Lo Speculum ebbe origine nelle attività editoriali di Antonio Salamanca e Antonio Lafreri (Lafrery). Durante la loro carriera editoriale romana, i due editori - che hanno lavorato insieme tra il 1553 e il 1563 - hanno avviato la produzione di stampe di architettura, statuaria e vedutistica della città legate alla Roma antica e moderna. Le stampe potevano essere acquistate individualmente da turisti e collezionisti, ma venivano anche acquistate in gruppi più grandi che erano spesso legati insieme in un album. Nel 1573, Lafreri commissionò a questo scopo un frontespizio, dove compare per la prima volta il titolo Speculum Romanae Magnificentiae. Alla morte di Lafreri, due terzi delle lastre di rame esistenti andarono alla famiglia Duchetti (Claudio e Stefano), mentre un altro terzo fu distribuito tra diversi editori. Claudio Duchetti continuò l’attività editoriale, implementando le lastre dello Speculum con copie di quelle “perdute” nella divisione ereditaria, che fece incidere al milanese Amborgio Brambilla. Alla morte di Claudio (1585) le lastre furono cedute – dopo un breve periodo di pubblicazione degli eredi, in particolare nella figura di Giacomo Gherardi - a Giovanni Orlandi, che nel 1614 vendette la sua tipografia al fiammingo Hendrick van Schoel. Stefano Duchetti, al contrario, cedette le proprie matrici all’editore Paolo Graziani, che si associò con Pietro de Nobili; il fondo confluì nella tipografia De Rossi passando per le mani di editori come Marcello Clodio, Claudio Arbotti e Giovan Battista de Cavalleris. Il restante terzo di matrici della divisione Lafreri fu suddiviso e scisso tra diversi editori, in parte anche francesi: curioso vedere come alcune tavole vengano ristampate a Parigi da Francois Jollain alla metà del XVII secolo. Diverso percorso ebbero alcune lastre stampate da Antonio Salamanca nel suo primo periodo; attraverso il figlio Francesco, confluirono nella tipografia romana di Nicolas van Aelst. Altri editori che contribuirono allo Speculum furono i fratelli Michele e Francesco Tramezzino (autori di numerose lastre che confluirono in parte nella tipografia Lafreri), Tommaso Barlacchi, e Mario Cartaro, che fu l’esecutore testamentario del Lafreri, e stampò alcune lastre di derivazione. Per l’intaglio dei rami vennero chiamati a Roma e impiegati tutti i migliori incisori dell’epoca quali Nicola Beatrizet (Beatricetto), Enea Vico, Etienne Duperac, Ambrogio Brambilla e altri ancora.

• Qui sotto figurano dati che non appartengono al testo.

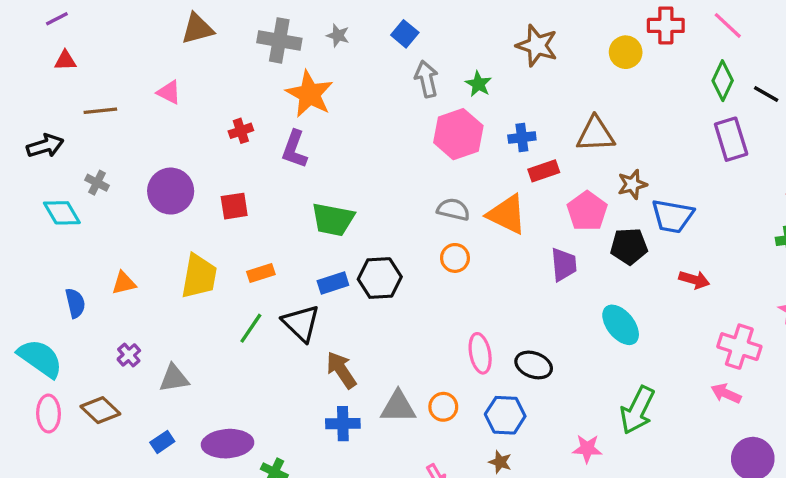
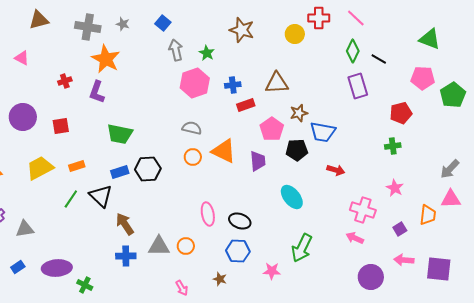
orange triangle: (507, 214) -> (224, 151), moved
yellow trapezoid: (199, 276) -> (40, 168), turned -128
blue hexagon: (505, 415) -> (238, 251), moved

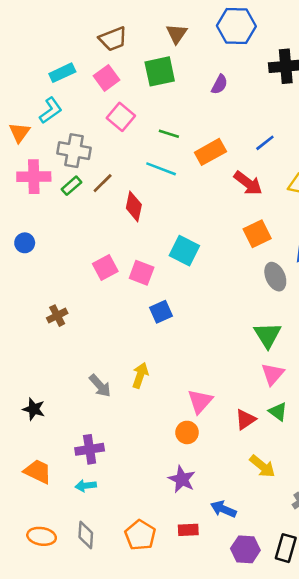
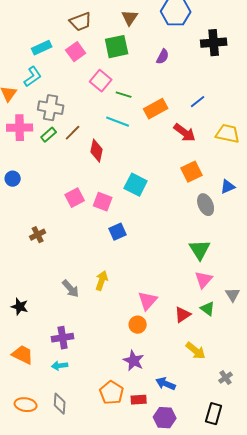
pink square: (121, 117) -> (101, 81), moved
orange pentagon: (140, 535) -> (112, 393), moved
purple hexagon: (245, 549) -> (165, 418), moved

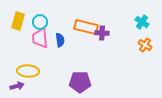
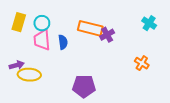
purple cross: (102, 33) -> (107, 35), turned -32
orange cross: (145, 45) -> (142, 63), moved
purple arrow: (17, 86) -> (17, 65), moved

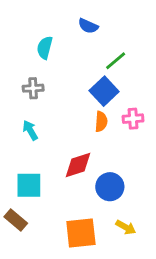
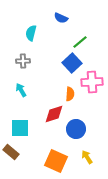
pink cross: (133, 119) -> (92, 82), size x1.5
orange semicircle: (101, 122) -> (70, 94), moved
yellow arrow: (126, 227) -> (87, 157), turned -152
orange square: (81, 233) -> (56, 161), turned 30

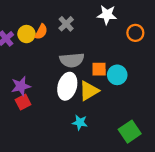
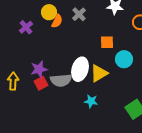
yellow circle: (26, 34) -> (49, 12), moved
gray semicircle: (72, 60) -> (61, 80), moved
orange square: (99, 69) -> (107, 42), moved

Questo marasma e intreccio di editori, incisori e mercanti, il proliferare di botteghe calcografiche ed artigiani ha contribuito a creare il mito dello Speculum Romanae Magnificentiae, la più antica e importante iconografia della città eterna. Il primo studioso che ha cercato di analizzare sistematicamente la produzione a stampa delle tipografie romane del XVI secolo è stato Christian Hülsen, con il suo Das Speculum Romanae Magnificentiae des Antonio Lafreri del 1921. In epoca più recente, molto importanti sono stati gli studi di Peter Parshall (2006)m Alessia Alberti (2010), Birte Rubach e Clemente Marigliani (2016). Le nostre schede sono elaborazioni ispirate principalmente da queste quattro pubblicazioni, integrate da commenti e correzioni per quanto non ci convince e ci è noto.  

Bibliografia

C. Hülsen, Das Speculum Romanae Magnificentiae des Antonio Lafreri (1921), n. 15/d; cfr. Marigliani, Lo splendore di Roma nell’Arte incisoria del Cinquecento (2016), n. III.15; S. Serlio (1562), p. 106; Bianchi, Catalogo dell’opera incisa di Nicola Beatrizet, D 31, copia D; cfr. D. Woodward, Catalogue of watermarks in Italian printed maps 1540 – 1600 (1996).